What I had read is that *almost* all of the Arctic summer ice could be gone in ten years. Al Gore made the mistake of saying all the Arctic ice could be gone in a few years, and the climate deniers jumped on him (metaphorically, have you seen how big he has gotten) about it. But make no mistake, especially after this winter and your (and other people’s) explanation for all the snow (ie increased water vapor), then *almost* all the Arctic summer ice melting sounds like an *almost* biblical disaster. Especially if the building people keep piling all the plowed snow in front of my garage.
I think we still face the most important question; what do we do about “Anthropogenic Global Warming”? The United States is (I believe) the biggest consumer of energy involved with greenhouse gases *per capita*. We need to make personal and national policy changes, but what sorts, exactly?
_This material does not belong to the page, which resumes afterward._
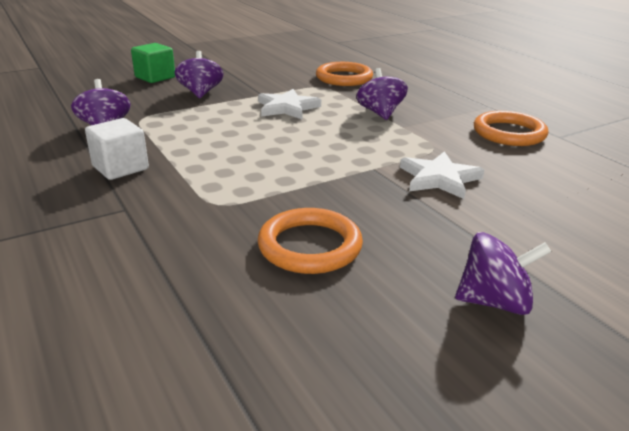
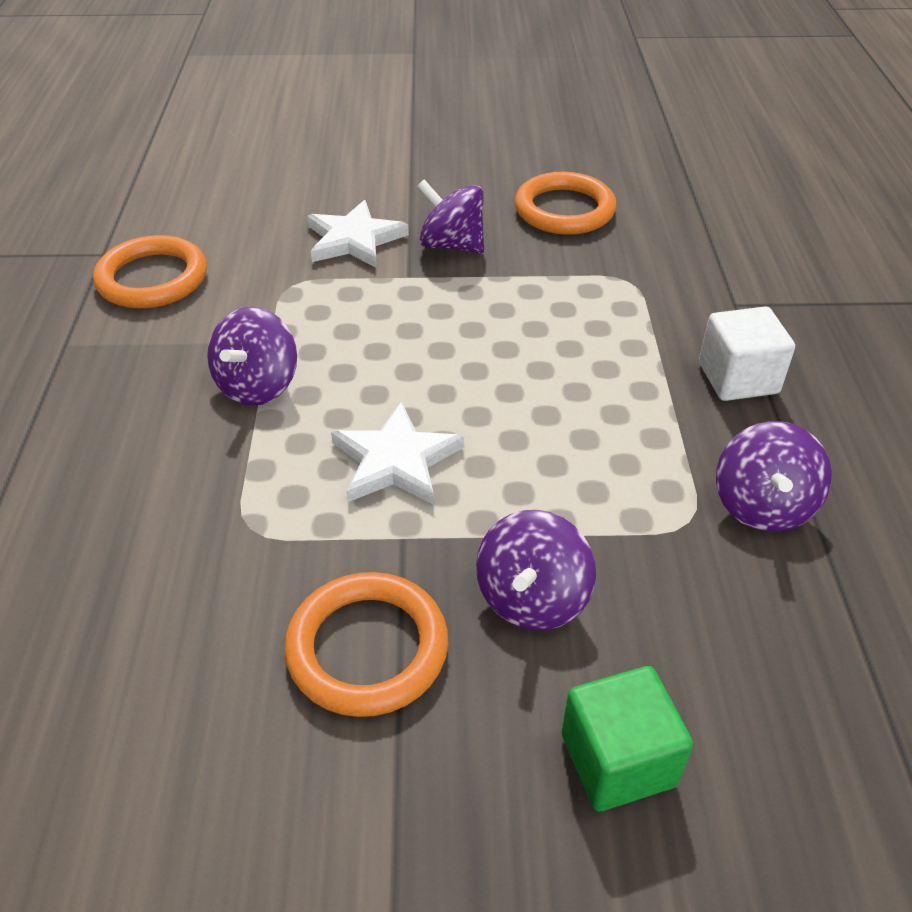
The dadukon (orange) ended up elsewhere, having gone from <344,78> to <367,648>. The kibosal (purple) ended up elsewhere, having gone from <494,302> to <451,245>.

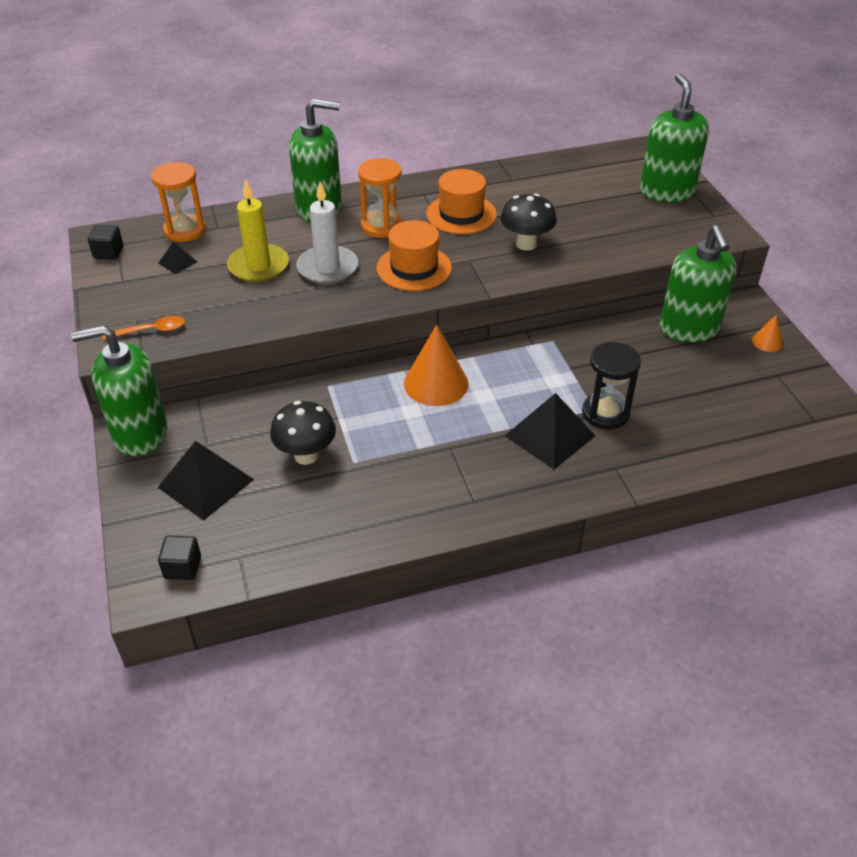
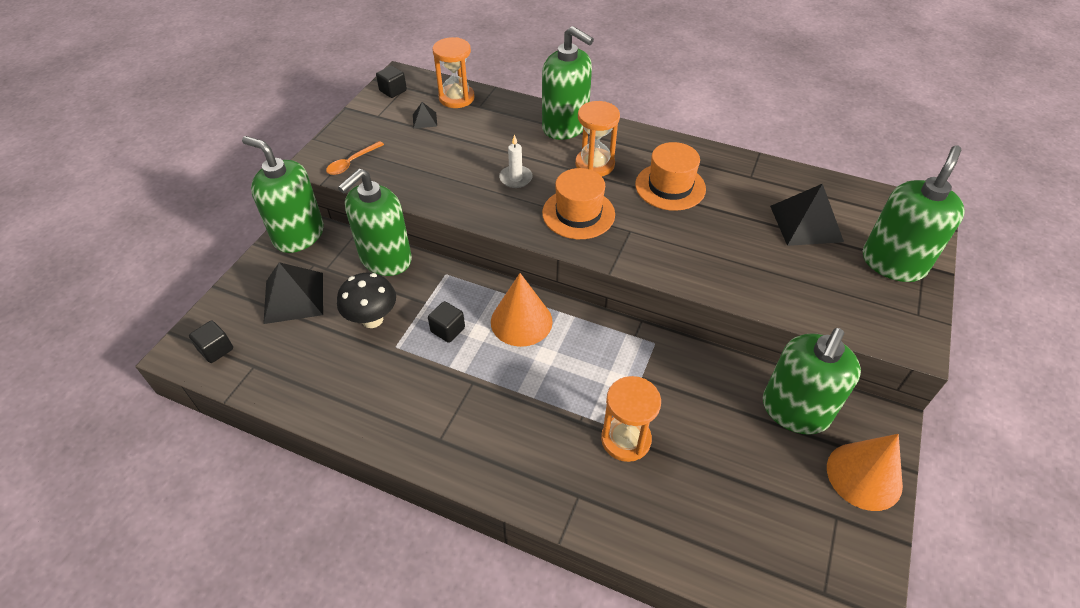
The second view lost the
Some changes, such as driving smaller cars more slowly, using energy efficient appliances including light bulbs and insulating our homes will save us money in the long run and should be easy choices (ha). But then there are other harder choices. Do we need cap and trade, and if so, how should it be designed? Do we need to consider nuclear, in addition to wind and solar? Should we let the market decide whether battery and/or hydrogen (fuel cell?) vehicles are viable, or should we subsidize or mandate a technology? Another complication is that although we may produce the most greenhouse gases individually, there are other countries who also produce greenhouse gases. How do we get them to cooperate, and what happens if any one of them decides it will reap the benefit of everyone else’s sacrifice, while making no sacrifice of its own.
The new questions are at best economic, and at worst *political*. The biggest fights may be just over the horizon. But thanks be to the divine being of your choice that Jack Kelly is here to guide us.
Ed
I think the best way the U.S. (as the biggest per capita consumer and the second-biggest absolute consumer) can influence what “other countries” do is to lead by example. This will involve everything from individual efforts to reduce emissions to state-level initiatives, but in the end federal action is needed if we’re to get the reductions at scale. I think cap and trade, however, is a weak solution that will make the “traders” lots of money but mightn’t bring emissions down that much.
Lately, though, I’ve been thinking not about individual policies but about the mindset out of which those policies grow. Until society has a fundamentally different relationship with nature — until we have an economics that prioritizes not raw “growth” but instead the health of the natural world on which our human economy depends utterly, for instance — I doubt we’re going to make many very good decisions about food and fuel or everything else. Such a change, of course, is probably a taller order still.
But thanks for reading and commenting.